*** Block opens ***

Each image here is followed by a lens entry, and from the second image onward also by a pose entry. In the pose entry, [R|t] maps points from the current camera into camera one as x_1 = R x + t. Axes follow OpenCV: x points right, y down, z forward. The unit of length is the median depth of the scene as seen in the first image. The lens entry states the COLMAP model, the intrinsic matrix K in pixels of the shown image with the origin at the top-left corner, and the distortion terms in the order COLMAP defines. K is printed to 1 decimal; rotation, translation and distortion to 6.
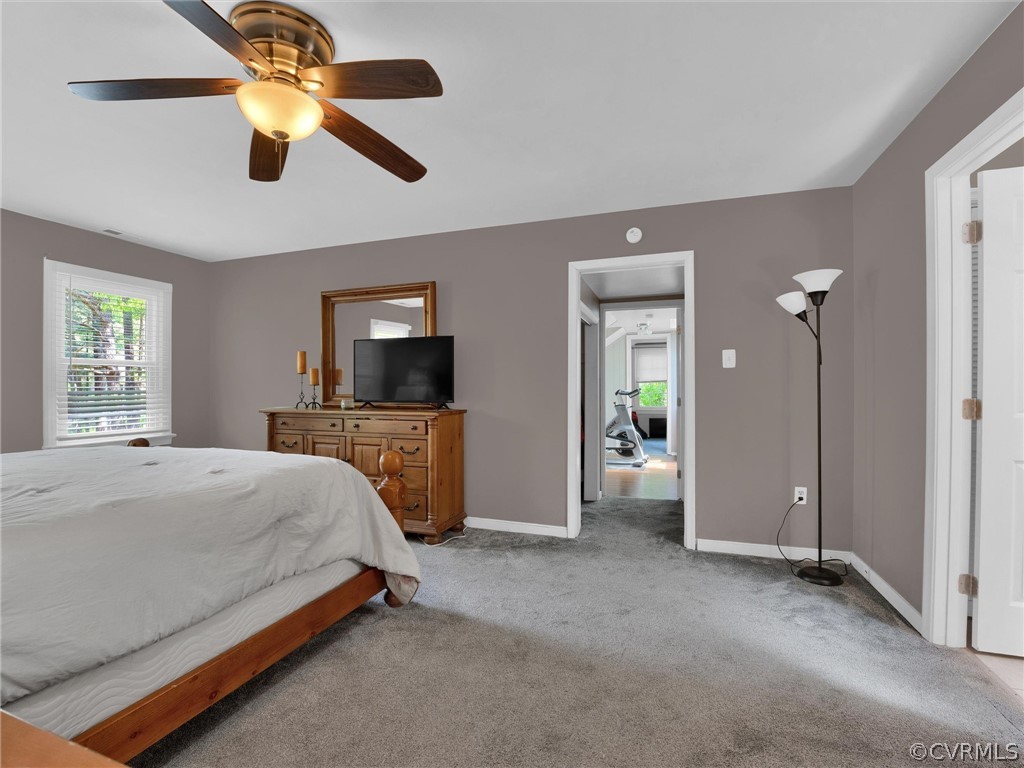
lens RADIAL K [[472.6, 0, 509.3], [0, 472.6, 386.6], [0, 0, 1]] dist [-0.026490, 0.000465]
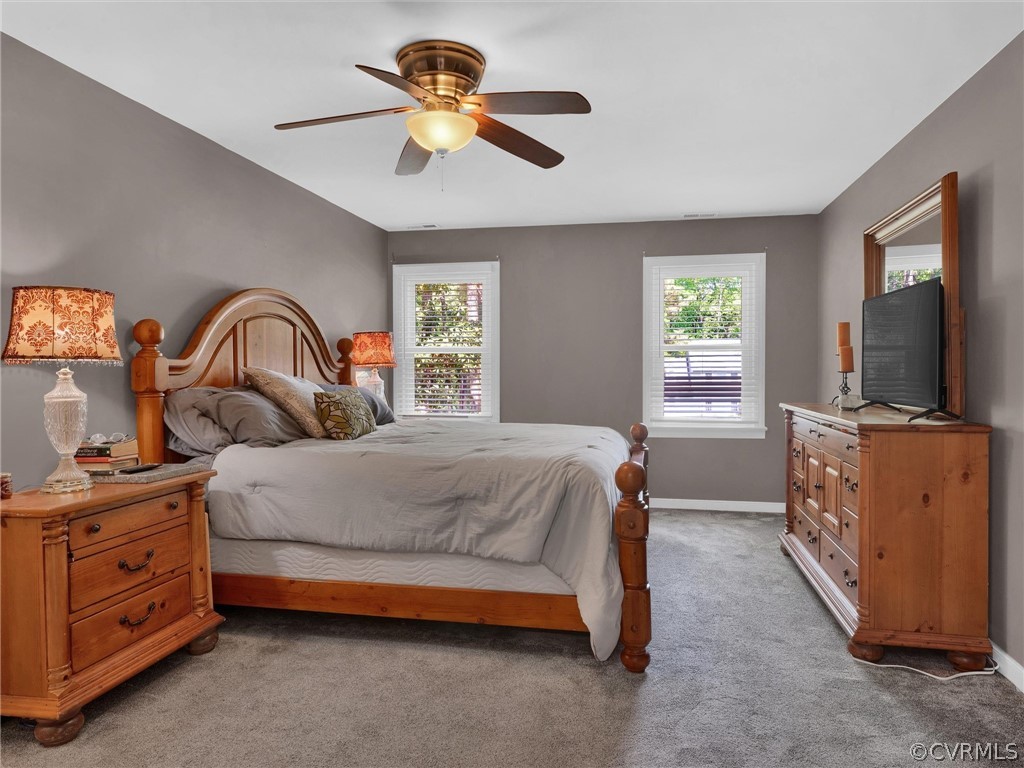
lens RADIAL K [[672.4, 0, 514.7], [0, 672.4, 371.9], [0, 0, 1]] dist [-0.000732, -0.000479]
pose [[0.137246, 0.007205, -0.990511, 0.587798], [0.000288, 0.999973, 0.007314, -0.012090], [0.990537, -0.001289, 0.137240, 0.493762]]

*** Block closes ***

Task to complete — Pick out each line above that contains the word "pose" and copy those lines in full.

Solution —
Each image here is followed by a lens entry, and from the second image onward also by a pose entry. In the pose entry, [R|t] maps points from the current camera into camera one as x_1 = R x + t. Axes follow OpenCV: x points right, y down, z forward. The unit of length is the median depth of the scene as seen in the first image. The lens entry states the COLMAP model, the intrinsic matrix K in pixels of the shown image with the origin at the top-left corner, and the distortion terms in the order COLMAP defines. K is printed to 1 decimal; rotation, translation and distortion to 6.
pose [[0.137246, 0.007205, -0.990511, 0.587798], [0.000288, 0.999973, 0.007314, -0.012090], [0.990537, -0.001289, 0.137240, 0.493762]]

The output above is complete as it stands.